Introduction to HumanVid Project
HumanVid is a pioneering project in the field of human image animation, especially focusing on videos where both the camera and the subject can move, closely mimicking real movie scenes. This innovative project was developed by a team of researchers from the Chinese University of Hong Kong (CUHK) and the Shanghai AI Lab. The project has been recognized and accepted for the NeurIPS D&B Track in 2024.
What is HumanVid?
HumanVid introduces a breakthrough dataset that empowers video diffusion models to generate videos capturing both camera and subject movements. Essentially, it allows for the creation of animations where the camera can move around, producing dynamic and life-like videos, as opposed to static, stationary ones. This project provides a foundation for training models that could revolutionize how animated scenes are created and interacted with, offering new possibilities in video production and virtual storytelling.
Key Offerings
-
Dataset Collection: HumanVid includes a comprehensive dataset collected from both internet sources and synthetic video production using Unreal Engine. The dataset contains versatile camera movements and human poses, crucial for training models in dynamic human animation.
-
Camera Parameters & Trajectory: A detailed approach toward camera trajectory recording is adopted from established methods. This includes the translation and rotation of the camera in three-dimensional space, as well as camera intrinsics like focal lengths, ensuring high precision in recreating realistic camera movements.
-
Human Pose Extraction: The project provides scripts and methodologies for extracting and visualizing human poses from videos, thereby lending rich data to enhance model training. This involves converting 3D human models into recognizable formats that can be used for animation purposes.

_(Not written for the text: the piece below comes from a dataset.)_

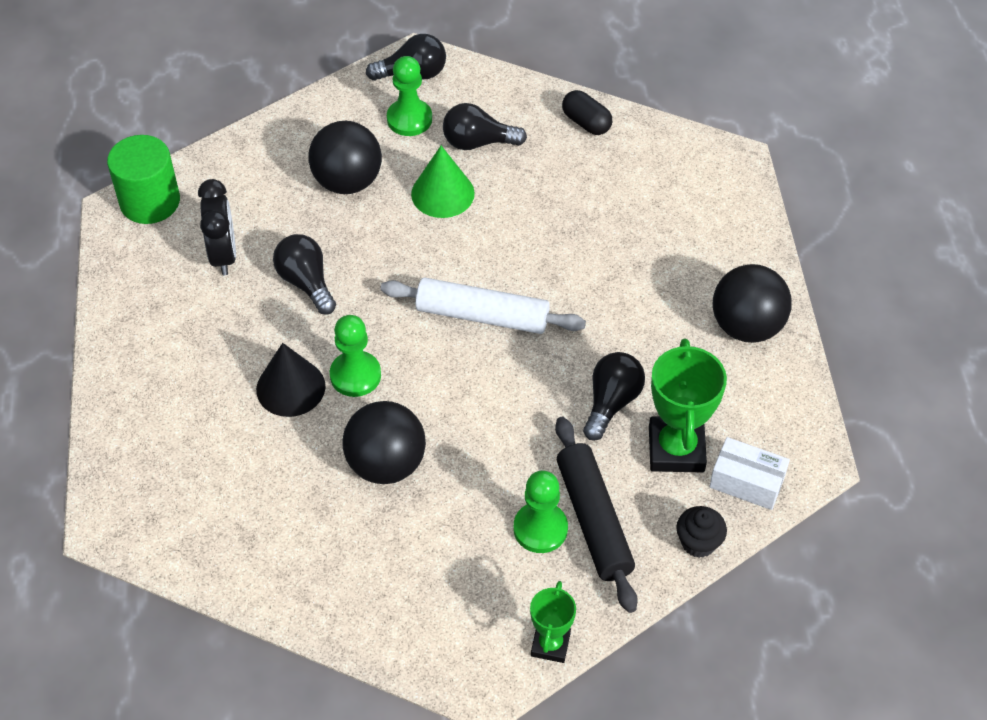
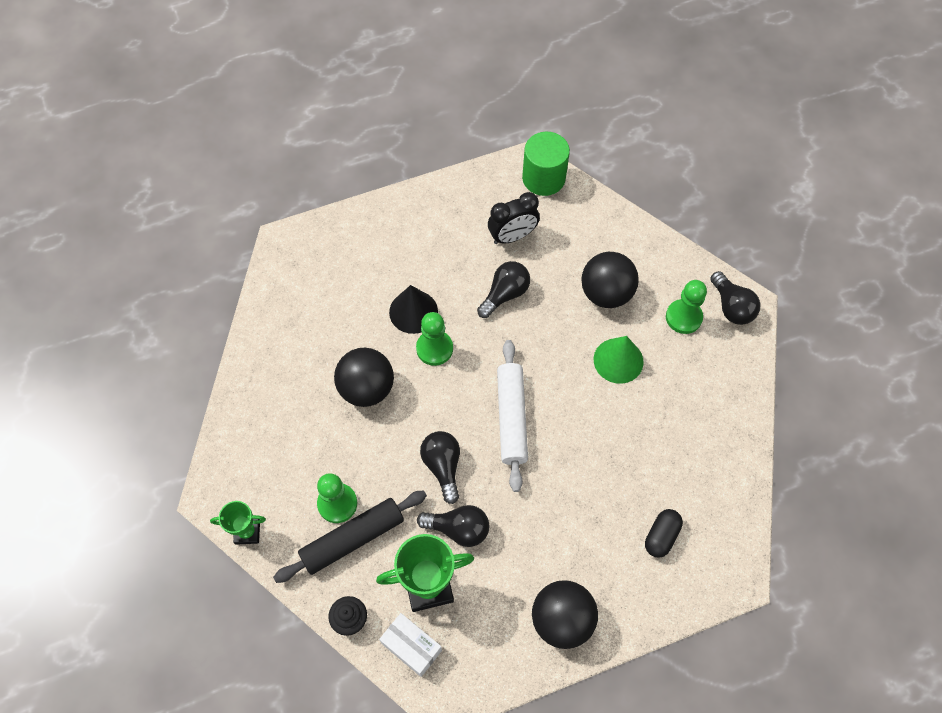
camera: 75 degrees right, 10 degrees up
black light bulb [443,103,527,150] -> black light bulb moved to [420,431,460,504]
black capsule [562,90,612,135] -> black capsule moved to [645,509,683,558]
white box [709,437,790,510] -> white box turned 60 degrees counterclockwise [379,613,442,677]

Data Sources and Structure
The data used in HumanVid comes from two primary sources:
-
Pexels Videos: Videos sourced from the Internet where camera parameters are made available for each video, though the videos themselves are accessed via URLs.
-
Unreal Engine Rendered Videos: These are synthetic videos categorized by the backgrounds they use – either 3D scenes or HDRI images. The data is meticulously organized to facilitate easy training and access.
Innovations and Implications
HumanVid stands out by showing that models trained on videos with camera movement can create convincing static backgrounds if the camera data is accurate. This insight can reduce the complexities involved in traditional static-camera video collections. Moreover, the project's results suggest potential applications in various fields including virtual reality, game development, and more immersive movie-making processes.
Accessibility and Future Directions
While the synthetic data has already been released, the HumanVid team is preparing to make the inference code, training code, and model checkpoints available, aiming to enhance accessibility and encourage innovation in human animation.
This project continues to evolve, pushing the boundaries of how we perceive animation in controlled environments with moving cameras. For those interested in this groundbreaking work, the HumanVid team welcomes feedback and engagement from the broader research community.